Singal Madhuri, Finkelstein Jacob N
Department of Environmental Medicine, School of Medicine and Dentistry, The University of Rochester, New York 14642, USA.
Exp Lung Res. 2005 Jul-Aug;31(6):581-97. doi: 10.1080/019021490951504.
Ultrafine particulate (UFP) matter, from environmental or industrial exposure, can induce expression of inflammatory mediators and promote production of reactive oxygen species. Previous studies showed various cellular stresses activate signaling pathways operating through specific transcription factors (TFs), activator protein (AP)-1 and nuclear factor (NF)-kappaB, known to regulate inflammatory gene expression. Exposing MLE15 cells to inflammatory, or UFP, stimuli increased macrophage inflammatory protein (MIP)-2 protein, in the absence of the NF = kappaB inhibitor IkappaBc degradation, synergistically increasing in the presence of proteosomal inhibition. Although thiol antioxidants attenuate MIP-2 induction, mitogen-activated protein kinase (MAPK) inhibitors significantly inhibit MIP-2 protein production. This suggests UFP promote inflammatory gene expression through the redox responsive TF AP-1.

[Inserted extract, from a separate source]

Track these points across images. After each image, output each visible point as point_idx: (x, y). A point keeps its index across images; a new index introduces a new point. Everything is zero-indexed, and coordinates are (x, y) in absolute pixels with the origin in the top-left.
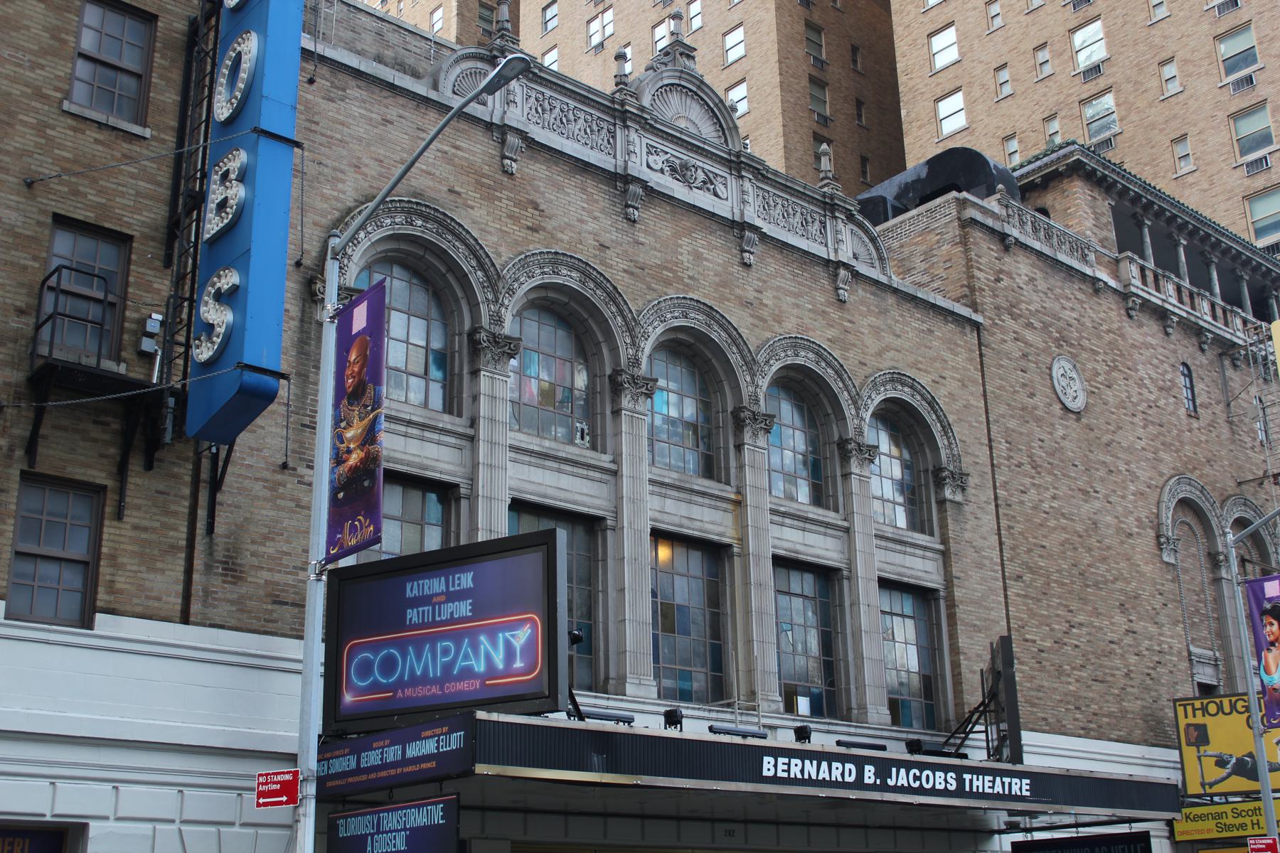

环境或工业暴露产生的超细颗粒物(UFP)可诱导炎症介质的表达并促进活性氧的产生。先前的研究表明,各种细胞应激会激活通过特定转录因子(TFs)、激活蛋白(AP)-1和核因子(NF)-κB起作用的信号通路,已知这些因子可调节炎症基因的表达。在不存在NF-κB抑制剂IkappaBc降解的情况下,将MLE15细胞暴露于炎症或UFP刺激下会增加巨噬细胞炎性蛋白(MIP)-2蛋白的表达,在蛋白酶体抑制存在的情况下会协同增加。尽管硫醇抗氧化剂可减弱MIP-2的诱导,但丝裂原活化蛋白激酶(MAPK)抑制剂可显著抑制MIP-2蛋白的产生。这表明UFP通过氧化还原反应性TF AP-1促进炎症基因的表达。